Telford mother, 39, jailed for £26,000 training fund fraud
A mother from Telford who used false immigration documents to claim more than £26,000 to train as a nurse has been jailed for eight months.
Leticia Awuku, 39, claimed £26,330.75 from the NHS student bursary by saying she had indefinite leave to remain in the UK.
Awuku, of Highway View, Arleston, is a Ghanaian national and was not entitled to the money.
She claimed she was given a Home Office letter granting her leave to remain and stamps in her passport by her father.
Awuku was convicted of fraud at Shrewsbury Crown Court following a trial last month after the prosecution argued that she would have or should have known the documents were not legitimate when they were passed to her.
The court heard Awuku came to the UK in the 1990s, but the authorities had no record of her arrival. Her father died in 2010.
She studied full time between 2007 and 2011 at Kingston University and completed a diploma in nursing, but was arrested in May 2012 by enforcement officers on suspicion of illegally entering the country.
She had told the jury that she did what she was told because she had respected and trusted her father, and was “terrified of him” because he was an overbearing man.
Mr Robin Morgan, defending, said that Awuku’s intention had always been to better herself and that she carried out her nursing course with the aim of working in the NHS.
He said she had lost her job as a cleaner as a result of the case, was not entitled to benefits and that her partner worked in a supermarket. He urged Judge Jonathan Gosling to give her a community order including “hefty” unpaid work.
Willing
But Judge Gosling told Awuku: “You were a willing and prime mover in gaining the bursary. There are no aggravating factors. The only mitigating factor is that you are of good character.

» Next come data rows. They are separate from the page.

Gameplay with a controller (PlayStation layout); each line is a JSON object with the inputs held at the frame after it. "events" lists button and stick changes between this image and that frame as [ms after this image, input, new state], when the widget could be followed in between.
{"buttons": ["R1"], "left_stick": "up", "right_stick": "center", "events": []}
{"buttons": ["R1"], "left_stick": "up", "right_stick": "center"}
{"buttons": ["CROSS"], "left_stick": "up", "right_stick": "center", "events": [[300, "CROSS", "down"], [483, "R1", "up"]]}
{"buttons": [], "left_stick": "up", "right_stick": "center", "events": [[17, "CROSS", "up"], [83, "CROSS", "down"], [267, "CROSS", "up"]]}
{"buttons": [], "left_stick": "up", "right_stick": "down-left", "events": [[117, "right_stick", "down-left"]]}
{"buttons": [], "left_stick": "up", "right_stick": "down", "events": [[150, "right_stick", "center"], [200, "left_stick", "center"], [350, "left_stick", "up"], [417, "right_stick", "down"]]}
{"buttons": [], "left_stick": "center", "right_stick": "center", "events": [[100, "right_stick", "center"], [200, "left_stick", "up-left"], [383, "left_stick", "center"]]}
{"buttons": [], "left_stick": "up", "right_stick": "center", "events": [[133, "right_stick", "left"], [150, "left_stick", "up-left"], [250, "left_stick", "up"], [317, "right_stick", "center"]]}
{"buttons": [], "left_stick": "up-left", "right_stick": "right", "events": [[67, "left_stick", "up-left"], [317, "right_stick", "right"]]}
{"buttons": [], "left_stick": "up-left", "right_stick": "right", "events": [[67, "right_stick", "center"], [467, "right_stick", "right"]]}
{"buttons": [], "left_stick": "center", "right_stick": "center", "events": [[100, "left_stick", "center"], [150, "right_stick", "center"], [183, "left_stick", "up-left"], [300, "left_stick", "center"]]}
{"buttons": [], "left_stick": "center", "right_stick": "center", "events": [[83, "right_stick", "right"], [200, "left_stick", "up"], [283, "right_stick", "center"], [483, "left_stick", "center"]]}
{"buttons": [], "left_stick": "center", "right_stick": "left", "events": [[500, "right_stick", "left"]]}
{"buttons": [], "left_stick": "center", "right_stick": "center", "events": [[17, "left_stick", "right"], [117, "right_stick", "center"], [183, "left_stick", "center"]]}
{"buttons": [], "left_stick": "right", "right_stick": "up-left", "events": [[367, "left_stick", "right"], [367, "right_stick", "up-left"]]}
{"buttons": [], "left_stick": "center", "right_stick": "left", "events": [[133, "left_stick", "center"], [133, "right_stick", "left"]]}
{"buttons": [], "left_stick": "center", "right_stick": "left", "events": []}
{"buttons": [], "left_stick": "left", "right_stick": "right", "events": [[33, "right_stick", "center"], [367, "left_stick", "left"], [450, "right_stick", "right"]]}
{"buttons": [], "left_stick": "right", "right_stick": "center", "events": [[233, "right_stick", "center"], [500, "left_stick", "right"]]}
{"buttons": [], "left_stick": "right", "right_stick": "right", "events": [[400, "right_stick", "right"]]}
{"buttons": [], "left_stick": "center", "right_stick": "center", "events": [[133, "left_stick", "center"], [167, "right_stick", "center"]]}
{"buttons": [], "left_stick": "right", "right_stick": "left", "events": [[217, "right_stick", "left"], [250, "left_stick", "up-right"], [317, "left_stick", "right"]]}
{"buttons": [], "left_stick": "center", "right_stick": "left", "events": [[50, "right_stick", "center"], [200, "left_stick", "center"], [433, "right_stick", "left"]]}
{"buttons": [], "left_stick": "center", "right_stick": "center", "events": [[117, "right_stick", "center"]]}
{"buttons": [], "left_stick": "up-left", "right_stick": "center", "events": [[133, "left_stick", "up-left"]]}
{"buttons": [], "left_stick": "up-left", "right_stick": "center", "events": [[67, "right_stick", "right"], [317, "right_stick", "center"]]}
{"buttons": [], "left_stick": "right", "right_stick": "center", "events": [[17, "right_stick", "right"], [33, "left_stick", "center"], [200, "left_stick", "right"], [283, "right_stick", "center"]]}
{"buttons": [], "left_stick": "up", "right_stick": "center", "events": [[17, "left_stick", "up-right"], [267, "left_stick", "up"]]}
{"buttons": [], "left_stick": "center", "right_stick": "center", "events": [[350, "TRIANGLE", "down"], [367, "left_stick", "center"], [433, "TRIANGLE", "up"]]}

“But even now you do not accept your guilt. I’m afraid the only sentence is one of immediate imprisonment for eight months of which you must serve up to half.”
Awuku appeared stunned when the sentence was announced and wept as she was led from the dock to the cells.
“You had £26,330 conditional on you being a resident of this country with indefinite leave to remain," Judge Gosling said,.
"You had no such leave and you didn’t question it. I could not be certain, nor could the jury, of who forged the document, but I am in no doubt at all that you were a willing accomplice and you were determined to falsify your immigration status.
“The fraud was significant. The forger had some skill and the letter and passport stamps were high quality forgeries that an expert had to discern.”
“Your father may have been overbearing, but he had no interest in the bursary. The application was your work and until you were discovered you benefited from it. The fraud only stopped when it was discovered. The NHS lost a good deal of money from it,” he added.